**Aufgabe 1:** Schreib aus dem Textauszug über den Dichter Adonis die Stelle von „Vorwurf mangelnden politischen“ bis einschließlich „politischen Empfindens erloschen?“ wortgetreu ab.

**Textauszug:**
════════════════

Vorwurf mangelnden politischen Engagements
Doch schon die Frankfurter Auszeichnung löste neben Freude auch vielfaches Unbehagen aus. Kritiker wandten ein, es werde ein Dichter geehrt, dessen Zeit zumindest in politischer Hinsicht überraschend schnell abgelaufen schien, der offenbar nicht mehr mithielt mit den Ereignissen in seinem Geburtsland Syrien. Mit gutem Grund konnte man sich fragen, ob Adonis den Aufstand seiner Landsleute gegen das Regime Baschar al-Assads hinreichend verstanden hatte. Der Präsident sei fähig zu Reformen, äußerte er in einem Interview, als der schon Tausende Menschen hatte töten lassen. Das Mindeste, was Assad tun könne, sei, zurückzutreten, äußerte er im gleichen Interview. Schlau wurde niemand daraus. Hatte Adonis, wie sein Geschöpf Miyhar, den Faden der Dinge verloren? War der Stern zumindest seines politischen Empfindens erloschen?
Diese Vermutung konnte Adonis in den folgenden Jahren nicht widerlegen. Im Gegenteil: Er trat mit Äußerungen an die Öffentlichkeit, durch die er sich für viele seiner Landsleute endgültig diskreditierte. Er könne keine Revolution unterstützen, die in den Moscheen ihren Ausgang nehme, hatte er kurz nach Ausbruch der syrischen Revolution erklärt – in Anspielung auf den Umstand, dass die Syrer sich, in Ermangelung anderer Treffpunkte, zunächst in Gotteshäusern organisiert hatten. Und vor kurzem erklärte er in der libanesischen Tageszeitung "Al Safir", er verstehe nicht, dass man die Syrer immer noch als "Volk der Revolution" bezeichne – wo doch ein Drittel dieses Volkes das Land verlassen habe.
"Schwarzer Tag" für Syrien
Dass Adonis angesichts solcher Äußerungen nun mit dem Erich-Maria-Remarque-Preis der Stadt Osnabrück ausgezeichnet werden soll, hat bei vielen - nicht nur arabischen - Intellektuellen erheblichen Unmut ausgelöst. Für seine Landsleute sei das ein "schwarzer Tag" sagt der syrische DW-Redakteur Ahmad Hissou. Bis jetzt, nach fast fünf Jahren Krieg, habe sich Adonis niemals solidarisch mit seinen Landsleuten gezeigt.
Dass der seit Jahrzehnten in Paris lebende Dichter die vor den Bomben des Assad-Regimes und den Messern des "Islamischen Staates" (IS) fliehenden Syrer in "Al Safir" auch noch verhöhne, mache ihn fassungslos, so Hissou. "In Zeiten, in denen Deutschland Hunderttausende syrische Flüchtlinge aufnimmt, zeichnet Osnabrück einen Dichter aus, der Assad kaum je kritisiert hat."

════════════════

**Aufgeführte Einträge:**
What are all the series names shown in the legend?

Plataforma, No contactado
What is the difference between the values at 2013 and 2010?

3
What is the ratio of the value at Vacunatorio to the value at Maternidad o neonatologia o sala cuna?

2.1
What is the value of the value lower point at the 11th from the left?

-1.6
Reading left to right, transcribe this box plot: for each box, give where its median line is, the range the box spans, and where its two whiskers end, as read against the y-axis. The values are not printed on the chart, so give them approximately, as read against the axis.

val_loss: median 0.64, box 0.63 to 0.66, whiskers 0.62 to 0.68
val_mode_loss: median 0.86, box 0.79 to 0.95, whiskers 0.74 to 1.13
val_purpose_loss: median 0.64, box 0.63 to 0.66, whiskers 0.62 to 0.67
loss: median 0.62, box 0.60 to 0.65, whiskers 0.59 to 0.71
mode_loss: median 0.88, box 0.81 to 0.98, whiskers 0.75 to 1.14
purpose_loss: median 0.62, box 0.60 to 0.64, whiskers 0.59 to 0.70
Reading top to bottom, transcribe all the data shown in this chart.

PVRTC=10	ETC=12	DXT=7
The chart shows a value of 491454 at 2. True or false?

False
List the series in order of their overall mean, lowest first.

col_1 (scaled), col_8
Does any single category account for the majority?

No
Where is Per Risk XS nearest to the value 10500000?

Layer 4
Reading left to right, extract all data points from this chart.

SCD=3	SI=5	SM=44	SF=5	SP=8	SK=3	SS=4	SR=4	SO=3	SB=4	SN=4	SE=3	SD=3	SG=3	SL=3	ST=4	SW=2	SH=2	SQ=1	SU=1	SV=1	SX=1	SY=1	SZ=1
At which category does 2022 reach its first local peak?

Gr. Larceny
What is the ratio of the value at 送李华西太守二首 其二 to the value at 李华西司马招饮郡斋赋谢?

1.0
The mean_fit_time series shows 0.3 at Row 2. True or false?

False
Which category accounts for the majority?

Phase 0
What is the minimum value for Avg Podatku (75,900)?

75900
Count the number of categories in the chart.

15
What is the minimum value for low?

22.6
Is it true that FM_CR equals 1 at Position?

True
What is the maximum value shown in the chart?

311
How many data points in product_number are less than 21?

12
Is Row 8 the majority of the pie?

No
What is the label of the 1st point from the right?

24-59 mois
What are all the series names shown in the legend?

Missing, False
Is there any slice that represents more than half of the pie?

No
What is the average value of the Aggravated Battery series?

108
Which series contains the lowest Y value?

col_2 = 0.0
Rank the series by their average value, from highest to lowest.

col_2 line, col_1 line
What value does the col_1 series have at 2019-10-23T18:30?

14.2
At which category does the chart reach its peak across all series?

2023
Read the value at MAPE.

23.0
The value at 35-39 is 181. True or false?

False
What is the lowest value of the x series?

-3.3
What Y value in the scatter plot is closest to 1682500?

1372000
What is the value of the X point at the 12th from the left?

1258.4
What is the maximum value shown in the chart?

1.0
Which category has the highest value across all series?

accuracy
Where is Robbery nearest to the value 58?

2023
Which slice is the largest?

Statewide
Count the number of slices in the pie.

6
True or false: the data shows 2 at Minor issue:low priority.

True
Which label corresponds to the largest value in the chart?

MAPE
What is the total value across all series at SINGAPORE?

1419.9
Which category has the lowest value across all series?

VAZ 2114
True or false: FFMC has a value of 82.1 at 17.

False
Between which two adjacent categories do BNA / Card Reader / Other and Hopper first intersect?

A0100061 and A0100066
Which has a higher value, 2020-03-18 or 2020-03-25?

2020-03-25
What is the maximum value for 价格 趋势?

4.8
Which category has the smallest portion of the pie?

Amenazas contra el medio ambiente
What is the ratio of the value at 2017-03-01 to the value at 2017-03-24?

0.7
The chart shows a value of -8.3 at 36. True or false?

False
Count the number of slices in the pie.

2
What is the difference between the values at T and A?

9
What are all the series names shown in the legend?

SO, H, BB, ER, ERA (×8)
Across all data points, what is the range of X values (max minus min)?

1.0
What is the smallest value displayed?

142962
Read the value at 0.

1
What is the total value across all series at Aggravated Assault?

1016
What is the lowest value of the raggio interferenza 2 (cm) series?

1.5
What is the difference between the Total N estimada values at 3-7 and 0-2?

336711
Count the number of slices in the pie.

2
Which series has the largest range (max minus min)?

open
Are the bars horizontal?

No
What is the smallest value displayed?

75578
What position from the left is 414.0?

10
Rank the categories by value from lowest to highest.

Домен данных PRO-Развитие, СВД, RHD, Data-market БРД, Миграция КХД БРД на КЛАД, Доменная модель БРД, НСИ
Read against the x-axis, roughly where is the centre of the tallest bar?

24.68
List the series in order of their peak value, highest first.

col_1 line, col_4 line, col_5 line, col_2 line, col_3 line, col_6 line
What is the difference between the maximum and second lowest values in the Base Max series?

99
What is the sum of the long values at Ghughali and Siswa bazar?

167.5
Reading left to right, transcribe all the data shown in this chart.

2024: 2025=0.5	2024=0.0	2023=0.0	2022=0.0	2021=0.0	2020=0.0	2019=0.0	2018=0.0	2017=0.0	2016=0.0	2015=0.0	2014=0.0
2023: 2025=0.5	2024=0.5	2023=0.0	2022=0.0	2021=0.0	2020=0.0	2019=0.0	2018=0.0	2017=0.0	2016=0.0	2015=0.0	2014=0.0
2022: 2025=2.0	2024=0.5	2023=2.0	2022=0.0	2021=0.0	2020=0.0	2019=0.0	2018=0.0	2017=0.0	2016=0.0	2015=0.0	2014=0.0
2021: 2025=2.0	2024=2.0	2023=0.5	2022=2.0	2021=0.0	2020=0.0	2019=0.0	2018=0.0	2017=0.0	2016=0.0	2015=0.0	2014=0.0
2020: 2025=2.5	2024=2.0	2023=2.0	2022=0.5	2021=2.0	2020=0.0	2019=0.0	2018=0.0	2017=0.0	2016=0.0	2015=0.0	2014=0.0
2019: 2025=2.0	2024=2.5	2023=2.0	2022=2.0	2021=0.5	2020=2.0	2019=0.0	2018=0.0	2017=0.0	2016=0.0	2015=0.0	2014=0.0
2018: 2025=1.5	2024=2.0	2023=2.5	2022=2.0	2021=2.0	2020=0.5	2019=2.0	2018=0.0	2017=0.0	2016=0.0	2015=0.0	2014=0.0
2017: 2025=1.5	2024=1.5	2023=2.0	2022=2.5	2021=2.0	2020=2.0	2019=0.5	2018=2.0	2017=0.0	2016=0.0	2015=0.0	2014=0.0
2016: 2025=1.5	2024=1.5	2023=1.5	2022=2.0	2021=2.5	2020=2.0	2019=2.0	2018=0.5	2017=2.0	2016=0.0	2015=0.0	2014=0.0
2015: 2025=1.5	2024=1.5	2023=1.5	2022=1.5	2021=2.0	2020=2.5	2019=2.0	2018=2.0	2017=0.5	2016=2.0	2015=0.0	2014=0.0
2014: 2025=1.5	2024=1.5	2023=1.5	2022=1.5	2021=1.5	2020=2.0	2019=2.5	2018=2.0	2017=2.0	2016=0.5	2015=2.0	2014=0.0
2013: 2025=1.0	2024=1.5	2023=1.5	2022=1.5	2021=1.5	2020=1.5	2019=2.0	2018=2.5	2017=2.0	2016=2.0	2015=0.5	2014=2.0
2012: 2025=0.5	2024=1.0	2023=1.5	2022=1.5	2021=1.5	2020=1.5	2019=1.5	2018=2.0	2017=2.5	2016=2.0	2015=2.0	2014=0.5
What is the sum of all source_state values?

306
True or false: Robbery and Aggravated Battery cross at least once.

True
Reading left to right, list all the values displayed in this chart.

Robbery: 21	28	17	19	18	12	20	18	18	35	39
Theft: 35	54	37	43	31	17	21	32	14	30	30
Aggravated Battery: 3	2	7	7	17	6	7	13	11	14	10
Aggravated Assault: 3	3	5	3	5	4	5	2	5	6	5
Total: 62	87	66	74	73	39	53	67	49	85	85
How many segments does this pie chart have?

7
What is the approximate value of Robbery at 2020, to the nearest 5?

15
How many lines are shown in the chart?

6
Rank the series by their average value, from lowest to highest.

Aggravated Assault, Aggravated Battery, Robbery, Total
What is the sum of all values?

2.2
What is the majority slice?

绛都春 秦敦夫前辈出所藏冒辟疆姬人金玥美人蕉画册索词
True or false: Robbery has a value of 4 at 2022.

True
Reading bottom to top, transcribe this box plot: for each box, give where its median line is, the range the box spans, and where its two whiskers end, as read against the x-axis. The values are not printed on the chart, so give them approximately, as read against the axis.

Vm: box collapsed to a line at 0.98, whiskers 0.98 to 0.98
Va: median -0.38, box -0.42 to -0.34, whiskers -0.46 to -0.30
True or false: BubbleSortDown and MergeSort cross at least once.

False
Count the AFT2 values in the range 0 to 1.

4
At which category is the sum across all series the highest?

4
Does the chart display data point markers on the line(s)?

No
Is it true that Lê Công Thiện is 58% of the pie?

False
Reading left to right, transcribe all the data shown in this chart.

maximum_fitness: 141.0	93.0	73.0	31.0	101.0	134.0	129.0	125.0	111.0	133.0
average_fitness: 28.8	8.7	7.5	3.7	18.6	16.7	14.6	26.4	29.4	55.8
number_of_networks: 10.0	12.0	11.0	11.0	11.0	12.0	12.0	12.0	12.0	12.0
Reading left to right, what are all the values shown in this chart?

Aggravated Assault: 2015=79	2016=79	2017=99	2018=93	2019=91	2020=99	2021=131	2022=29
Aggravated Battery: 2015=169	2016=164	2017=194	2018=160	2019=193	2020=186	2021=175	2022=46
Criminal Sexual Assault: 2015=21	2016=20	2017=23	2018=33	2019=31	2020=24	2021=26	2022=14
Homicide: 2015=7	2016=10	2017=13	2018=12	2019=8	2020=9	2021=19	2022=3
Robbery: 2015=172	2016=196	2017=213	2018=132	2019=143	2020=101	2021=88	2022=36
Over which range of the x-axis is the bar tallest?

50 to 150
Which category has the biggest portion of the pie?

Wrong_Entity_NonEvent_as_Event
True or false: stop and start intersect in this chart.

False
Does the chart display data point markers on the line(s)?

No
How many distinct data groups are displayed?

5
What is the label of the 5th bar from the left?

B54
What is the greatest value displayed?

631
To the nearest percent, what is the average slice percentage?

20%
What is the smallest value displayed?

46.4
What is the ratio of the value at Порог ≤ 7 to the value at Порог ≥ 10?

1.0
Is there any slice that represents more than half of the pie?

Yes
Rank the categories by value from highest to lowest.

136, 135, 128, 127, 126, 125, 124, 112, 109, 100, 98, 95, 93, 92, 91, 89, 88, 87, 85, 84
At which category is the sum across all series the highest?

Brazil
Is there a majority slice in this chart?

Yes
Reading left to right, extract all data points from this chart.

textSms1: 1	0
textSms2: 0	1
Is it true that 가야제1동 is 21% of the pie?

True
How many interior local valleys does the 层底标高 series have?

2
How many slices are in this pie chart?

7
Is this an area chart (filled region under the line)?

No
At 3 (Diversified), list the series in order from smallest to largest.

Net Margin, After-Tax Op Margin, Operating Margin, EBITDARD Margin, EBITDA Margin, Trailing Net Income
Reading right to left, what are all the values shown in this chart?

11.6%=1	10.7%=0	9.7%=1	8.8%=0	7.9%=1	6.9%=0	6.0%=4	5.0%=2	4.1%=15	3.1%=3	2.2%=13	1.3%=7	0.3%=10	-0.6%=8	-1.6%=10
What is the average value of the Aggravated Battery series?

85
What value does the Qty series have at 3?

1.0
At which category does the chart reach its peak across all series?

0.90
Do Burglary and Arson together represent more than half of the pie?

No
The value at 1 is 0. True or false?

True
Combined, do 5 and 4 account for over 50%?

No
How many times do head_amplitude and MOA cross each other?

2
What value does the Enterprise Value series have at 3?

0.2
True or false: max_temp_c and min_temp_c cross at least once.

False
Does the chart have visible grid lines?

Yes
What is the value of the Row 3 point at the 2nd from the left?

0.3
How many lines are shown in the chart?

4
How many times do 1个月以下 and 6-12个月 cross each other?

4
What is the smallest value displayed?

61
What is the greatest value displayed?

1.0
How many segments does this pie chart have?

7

════════════════

**Aufgabe 2:** Gib jede Zeile zurück, in der das Wort „category“ vorkommt. Groß- und Kleinschreibung zählt.

**Antwortfeld 1:**
Vorwurf mangelnden politischen Engagements
Doch schon die Frankfurter Auszeichnung löste neben Freude auch vielfaches Unbehagen aus. Kritiker wandten ein, es werde ein Dichter geehrt, dessen Zeit zumindest in politischer Hinsicht überraschend schnell abgelaufen schien, der offenbar nicht mehr mithielt mit den Ereignissen in seinem Geburtsland Syrien. Mit gutem Grund konnte man sich fragen, ob Adonis den Aufstand seiner Landsleute gegen das Regime Baschar al-Assads hinreichend verstanden hatte. Der Präsident sei fähig zu Reformen, äußerte er in einem Interview, als der schon Tausende Menschen hatte töten lassen. Das Mindeste, was Assad tun könne, sei, zurückzutreten, äußerte er im gleichen Interview. Schlau wurde niemand daraus. Hatte Adonis, wie sein Geschöpf Miyhar, den Faden der Dinge verloren? War der Stern zumindest seines politischen Empfindens erloschen?

**Antwortfeld 2:**
Does any single category account for the majority?
At which category does 2022 reach its first local peak?
Which category accounts for the majority?
At which category does the chart reach its peak across all series?
Which category has the highest value across all series?
Which category has the lowest value across all series?
Which category has the smallest portion of the pie?
At which category is the sum across all series the highest?
Which category has the biggest portion of the pie?
At which category is the sum across all series the highest?
At which category does the chart reach its peak across all series?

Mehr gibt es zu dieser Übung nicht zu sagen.